We had our irrigation turn Friday night. I’m working on getting the schedule for the rest of the summer fixed so we have a few rounds of irrigation during the daylight hours.
Food, harvest and preserving: Harvesting just greens and salads so far. Nothing got put in the freezer or canning jars this week. For one thing, there wasn’t any water to wash vegetables unless I boiled it first.
Energy and conservation: R finished the new automatic drip irrigation system installation yesterday and it is a thing to behold, with lots of room to expand. I used my InstantPot a couple times to cook things without heating up the house and am really pleased with how well that works. We need to stack firewood and figure out how much more we need this winter.
Community: we hosted a Dutch oven cooking potluck last night for about twenty people. Lots of good food appeared at my table and I didn’t have to do much at all except send out the invitations.
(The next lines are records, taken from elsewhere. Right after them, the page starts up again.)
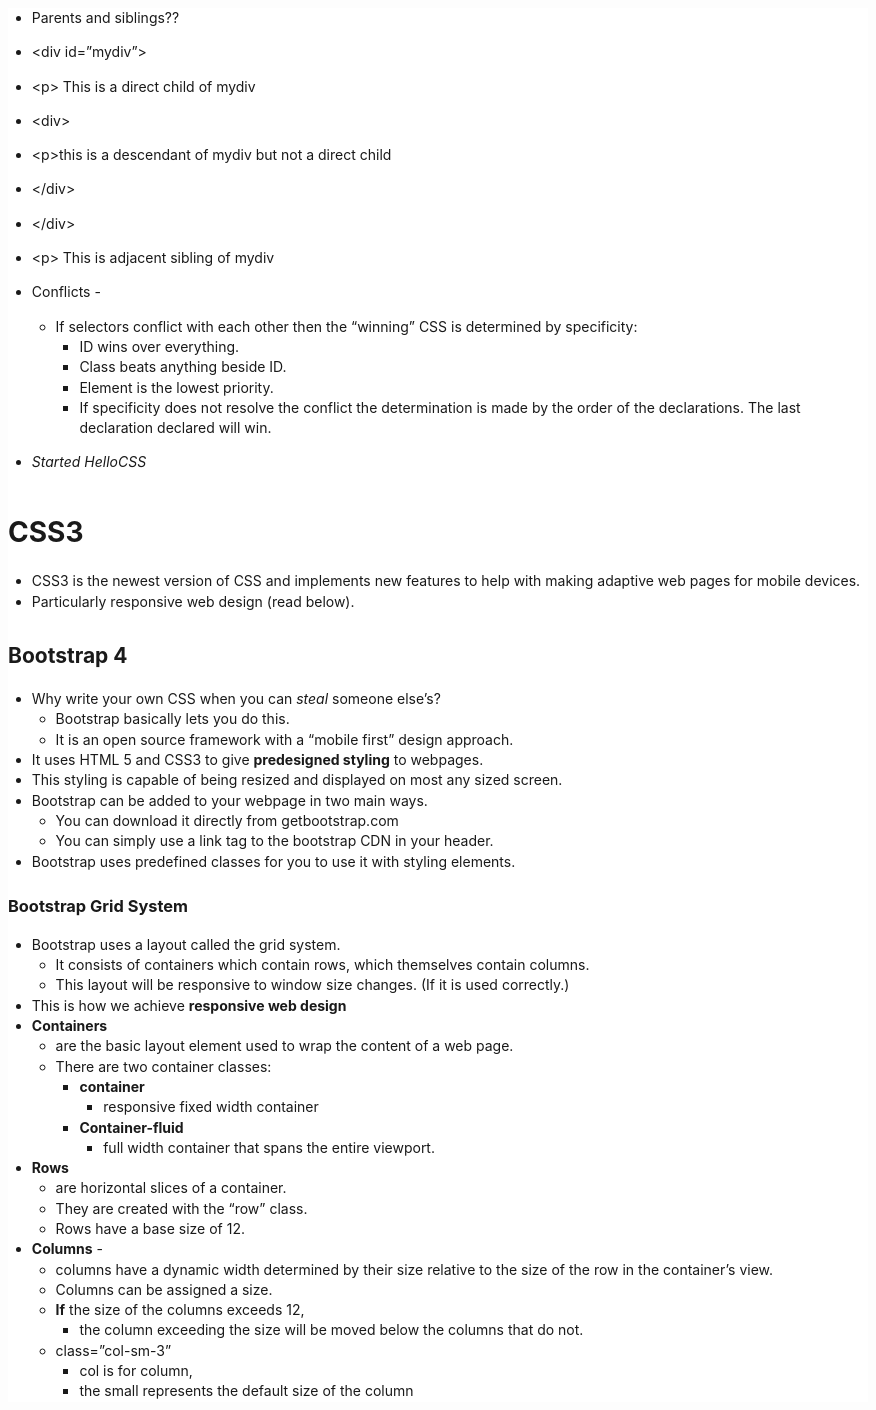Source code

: -   Parents and siblings??

-   \<div id=”mydiv”>
-   \<p> This is a direct child of mydiv</p>
-   \<div>
-   \<p>this is a descendant of mydiv but not a direct child</p>
-   \</div>
-   \</div>
-   \<p> This is adjacent sibling of mydiv</p>

-   Conflicts -

    -   If selectors conflict with each other then the “winning” CSS is determined by specificity:
        -   ID wins over everything.
        -   Class beats anything beside ID.
        -   Element is the lowest priority.
        -   If specificity does not resolve the conflict the determination is made by the order of the declarations. The last declaration declared will win.

-   _Started HelloCSS_

# CSS3

-   CSS3 is the newest version of CSS and implements new features to help with making adaptive web pages for mobile devices.
-   Particularly responsive web design (read below).

## Bootstrap 4

-   Why write your own CSS when you can _steal_ someone else’s?
    -   Bootstrap basically lets you do this.
    -   It is an open source framework with a “mobile first” design approach.
-   It uses HTML 5 and CSS3 to give **predesigned styling** to webpages.
-   This styling is capable of being resized and displayed on most any sized screen.
-   Bootstrap can be added to your webpage in two main ways.
    -   You can download it directly from getbootstrap.com
    -   You can simply use a link tag to the bootstrap CDN in your header.
-   Bootstrap uses predefined classes for you to use it with styling elements.

### Bootstrap Grid System

-   Bootstrap uses a layout called the grid system.
    -   It consists of containers which contain rows, which themselves contain columns.
    -   This layout will be responsive to window size changes. (If it is used correctly.)
-   This is how we achieve **responsive web design**
-   **Containers**
    -   are the basic layout element used to wrap the content of a web page.
    -   There are two container classes:
        -   **container**
            -   responsive fixed width container
        -   **Container-fluid**
            -   full width container that spans the entire viewport.
-   **Rows**
    -   are horizontal slices of a container.
    -   They are created with the “row” class.
    -   Rows have a base size of 12.
-   **Columns** -
    -   columns have a dynamic width determined by their size relative to the size of the row in the container’s view.
    -   Columns can be assigned a size.
    -   **If** the size of the columns exceeds 12,
        -   the column exceeding the size will be moved below the columns that do not.
    -   class=”col-sm-3”
        -   col is for column,
        -   the small represents the default size of the column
The new fire pit worked perfectly, and after we were done cooking, we tossed in some logs because the falling damps actually were chilly.
We also hosted the Entrada Institute speaker this week. I had been
stalking a fan girl of John Clark’s work and threw my hand up in the air first for his talk when the hosting duties were assigned to the Board this year. Because we weren’t sure there’d be a restaurant open on Saturday when we were making plans, we invited John and his family for dinner, so we got some extra time getting to know him.
Creativity and recreation: There was not a spare cycle to be had last week. R got out the hammocks, but that was more aspirational than anything lat week.
Next week: more weeding and watering. Keep baby turkeys alive. Stop procrastinating on the final report for our USDA grant. Take the dogs on an overnight car camping trip to practice for our vacation in July. Torrey’s biggest event, Apple Days, is Friday and Saturday and R is playing music in the afternoon with some friends in a band.
Seasonal observations: The bindweed is in full flower. A lot of grasses are flowering too; the pets keep showing up with pollen on their whiskers. The Sandhill cranes seem to have decided to spend the summer in the pasture below, we are hearing them calling most evenings. The clear skies of June are great for night sky viewing—Antares, Scorpio and the Summer Triangle are the most prominent features right now. It’s pretty amazing to see them every night from my lawn chair.